What is required: For this listing, reproduce the line with "- Atlantis Shrine", the line with "inefficient_create_N_pythagorean_triples(N)", and the lines between, exactly as they stand. Leave out pictures and all other lines.

Input records:
=======

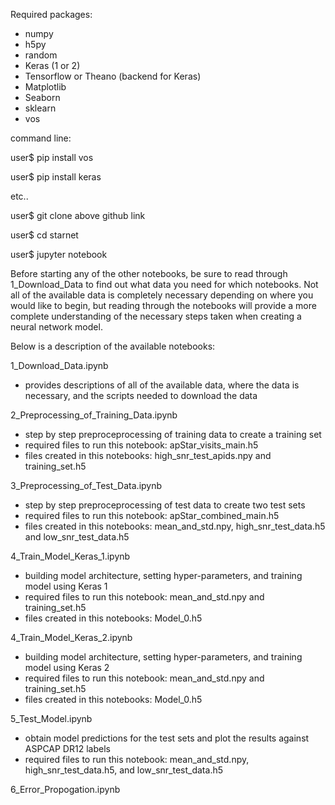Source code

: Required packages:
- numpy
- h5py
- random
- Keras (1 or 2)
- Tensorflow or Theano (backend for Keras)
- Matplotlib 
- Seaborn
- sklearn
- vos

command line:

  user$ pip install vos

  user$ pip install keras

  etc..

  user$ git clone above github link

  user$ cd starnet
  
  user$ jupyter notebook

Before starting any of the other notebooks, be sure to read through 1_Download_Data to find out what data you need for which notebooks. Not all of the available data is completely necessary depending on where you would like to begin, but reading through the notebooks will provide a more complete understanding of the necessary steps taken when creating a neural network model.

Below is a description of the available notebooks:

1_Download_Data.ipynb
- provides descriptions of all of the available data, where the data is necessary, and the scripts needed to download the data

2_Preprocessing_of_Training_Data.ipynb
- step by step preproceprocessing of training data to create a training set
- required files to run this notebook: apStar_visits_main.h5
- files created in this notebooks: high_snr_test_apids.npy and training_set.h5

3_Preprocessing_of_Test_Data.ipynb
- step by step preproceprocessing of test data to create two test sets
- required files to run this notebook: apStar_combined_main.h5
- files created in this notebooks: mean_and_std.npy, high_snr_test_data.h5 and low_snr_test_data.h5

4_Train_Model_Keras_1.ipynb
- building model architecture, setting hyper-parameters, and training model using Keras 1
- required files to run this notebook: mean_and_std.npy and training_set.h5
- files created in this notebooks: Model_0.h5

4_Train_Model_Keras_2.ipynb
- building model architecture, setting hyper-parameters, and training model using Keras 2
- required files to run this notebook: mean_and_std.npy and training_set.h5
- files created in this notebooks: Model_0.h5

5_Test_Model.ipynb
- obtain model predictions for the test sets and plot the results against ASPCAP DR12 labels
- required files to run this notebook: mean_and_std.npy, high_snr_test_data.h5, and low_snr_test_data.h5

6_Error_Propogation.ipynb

=======

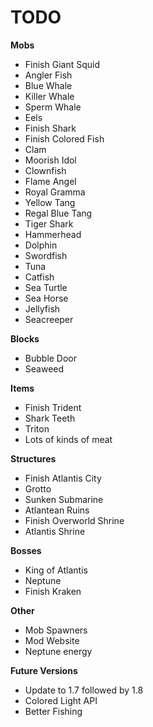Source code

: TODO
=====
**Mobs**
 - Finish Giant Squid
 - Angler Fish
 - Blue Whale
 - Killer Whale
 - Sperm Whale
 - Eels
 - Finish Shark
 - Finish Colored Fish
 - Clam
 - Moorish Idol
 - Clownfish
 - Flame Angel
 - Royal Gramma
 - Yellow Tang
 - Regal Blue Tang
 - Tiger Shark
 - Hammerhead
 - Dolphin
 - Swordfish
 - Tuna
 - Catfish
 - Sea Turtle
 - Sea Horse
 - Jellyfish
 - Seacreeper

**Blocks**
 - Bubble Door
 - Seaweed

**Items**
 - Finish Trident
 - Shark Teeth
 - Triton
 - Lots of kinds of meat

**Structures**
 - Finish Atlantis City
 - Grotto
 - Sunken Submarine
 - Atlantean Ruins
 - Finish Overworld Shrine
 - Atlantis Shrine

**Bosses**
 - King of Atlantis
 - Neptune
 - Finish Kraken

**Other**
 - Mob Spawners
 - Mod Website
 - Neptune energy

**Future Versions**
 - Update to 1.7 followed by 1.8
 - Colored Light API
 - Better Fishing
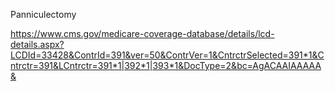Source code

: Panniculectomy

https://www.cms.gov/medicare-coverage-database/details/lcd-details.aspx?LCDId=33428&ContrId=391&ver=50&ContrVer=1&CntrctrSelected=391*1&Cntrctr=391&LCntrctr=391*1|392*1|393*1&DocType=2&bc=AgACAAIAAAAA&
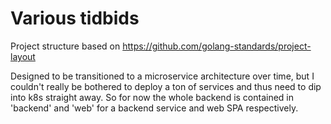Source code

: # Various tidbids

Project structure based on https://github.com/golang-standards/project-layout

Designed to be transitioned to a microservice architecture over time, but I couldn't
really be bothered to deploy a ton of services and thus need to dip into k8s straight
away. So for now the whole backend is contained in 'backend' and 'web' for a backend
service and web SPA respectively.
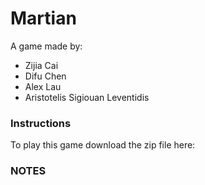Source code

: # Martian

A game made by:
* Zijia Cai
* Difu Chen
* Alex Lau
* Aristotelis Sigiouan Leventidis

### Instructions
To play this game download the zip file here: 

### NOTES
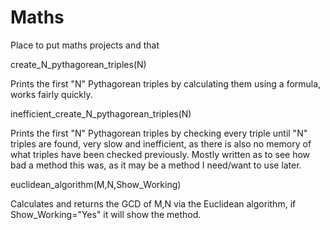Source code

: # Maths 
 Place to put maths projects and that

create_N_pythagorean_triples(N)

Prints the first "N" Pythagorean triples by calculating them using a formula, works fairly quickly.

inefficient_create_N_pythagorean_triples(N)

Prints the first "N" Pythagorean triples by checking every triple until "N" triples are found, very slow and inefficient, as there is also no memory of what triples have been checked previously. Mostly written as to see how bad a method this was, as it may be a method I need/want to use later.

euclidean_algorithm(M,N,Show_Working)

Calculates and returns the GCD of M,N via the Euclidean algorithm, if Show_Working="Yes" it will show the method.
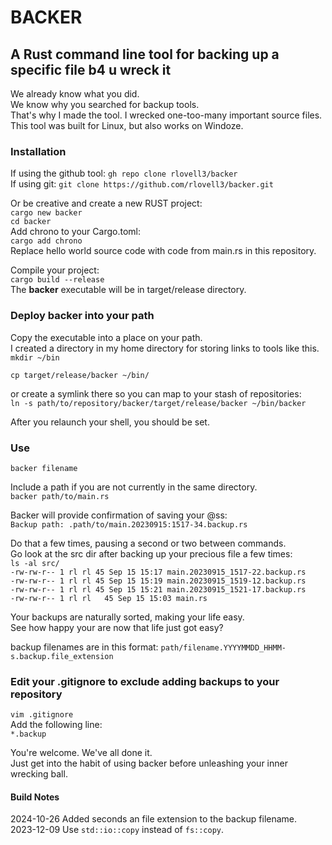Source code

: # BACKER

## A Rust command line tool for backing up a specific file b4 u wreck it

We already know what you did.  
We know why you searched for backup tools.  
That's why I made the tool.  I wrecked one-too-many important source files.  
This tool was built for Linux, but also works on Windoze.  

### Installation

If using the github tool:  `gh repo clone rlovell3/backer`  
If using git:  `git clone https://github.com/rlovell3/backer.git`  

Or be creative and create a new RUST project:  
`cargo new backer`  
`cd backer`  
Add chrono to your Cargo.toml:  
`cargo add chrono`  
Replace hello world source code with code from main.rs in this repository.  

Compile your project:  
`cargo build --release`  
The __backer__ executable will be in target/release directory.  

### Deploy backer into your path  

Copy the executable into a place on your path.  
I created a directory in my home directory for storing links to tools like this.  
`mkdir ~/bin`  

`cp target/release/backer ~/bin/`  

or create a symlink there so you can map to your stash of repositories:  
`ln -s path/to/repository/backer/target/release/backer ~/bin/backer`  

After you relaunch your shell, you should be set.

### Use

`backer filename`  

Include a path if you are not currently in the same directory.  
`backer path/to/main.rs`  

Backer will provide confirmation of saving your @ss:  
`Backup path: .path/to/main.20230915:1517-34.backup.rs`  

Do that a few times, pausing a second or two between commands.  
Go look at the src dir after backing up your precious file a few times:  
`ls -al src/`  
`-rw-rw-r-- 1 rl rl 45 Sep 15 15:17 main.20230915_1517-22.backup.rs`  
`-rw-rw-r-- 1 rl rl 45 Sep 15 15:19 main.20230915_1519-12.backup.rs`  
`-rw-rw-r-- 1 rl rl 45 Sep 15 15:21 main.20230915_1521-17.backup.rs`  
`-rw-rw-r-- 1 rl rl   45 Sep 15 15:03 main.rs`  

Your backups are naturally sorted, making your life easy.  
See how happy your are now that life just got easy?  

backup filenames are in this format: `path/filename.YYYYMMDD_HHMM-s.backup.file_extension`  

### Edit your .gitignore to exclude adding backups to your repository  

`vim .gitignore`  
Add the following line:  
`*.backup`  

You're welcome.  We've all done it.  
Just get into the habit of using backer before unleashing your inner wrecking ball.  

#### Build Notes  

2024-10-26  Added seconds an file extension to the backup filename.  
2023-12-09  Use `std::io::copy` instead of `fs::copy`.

=======

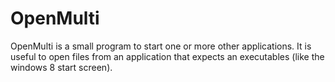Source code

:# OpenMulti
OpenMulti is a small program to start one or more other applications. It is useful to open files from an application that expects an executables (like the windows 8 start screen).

=======

Completed task:
 - Atlantis Shrine

**Bosses**
 - King of Atlantis
 - Neptune
 - Finish Kraken

**Other**
 - Mob Spawners
 - Mod Website
 - Neptune energy

**Future Versions**
 - Update to 1.7 followed by 1.8
 - Colored Light API
 - Better Fishing
Source code

: Panniculectomy

https://www.cms.gov/medicare-coverage-database/details/lcd-details.aspx?LCDId=33428&ContrId=391&ver=50&ContrVer=1&CntrctrSelected=391*1&Cntrctr=391&LCntrctr=391*1|392*1|393*1&DocType=2&bc=AgACAAIAAAAA&
Source code

: # Various tidbids

Project structure based on https://github.com/golang-standards/project-layout

Designed to be transitioned to a microservice architecture over time, but I couldn't
really be bothered to deploy a ton of services and thus need to dip into k8s straight
away. So for now the whole backend is contained in 'backend' and 'web' for a backend
service and web SPA respectively.
Source code

: # Martian

A game made by:
* Zijia Cai
* Difu Chen
* Alex Lau
* Aristotelis Sigiouan Leventidis

### Instructions
To play this game download the zip file here: 

### NOTES
Source code

: # Maths 
 Place to put maths projects and that

create_N_pythagorean_triples(N)

Prints the first "N" Pythagorean triples by calculating them using a formula, works fairly quickly.

inefficient_create_N_pythagorean_triples(N)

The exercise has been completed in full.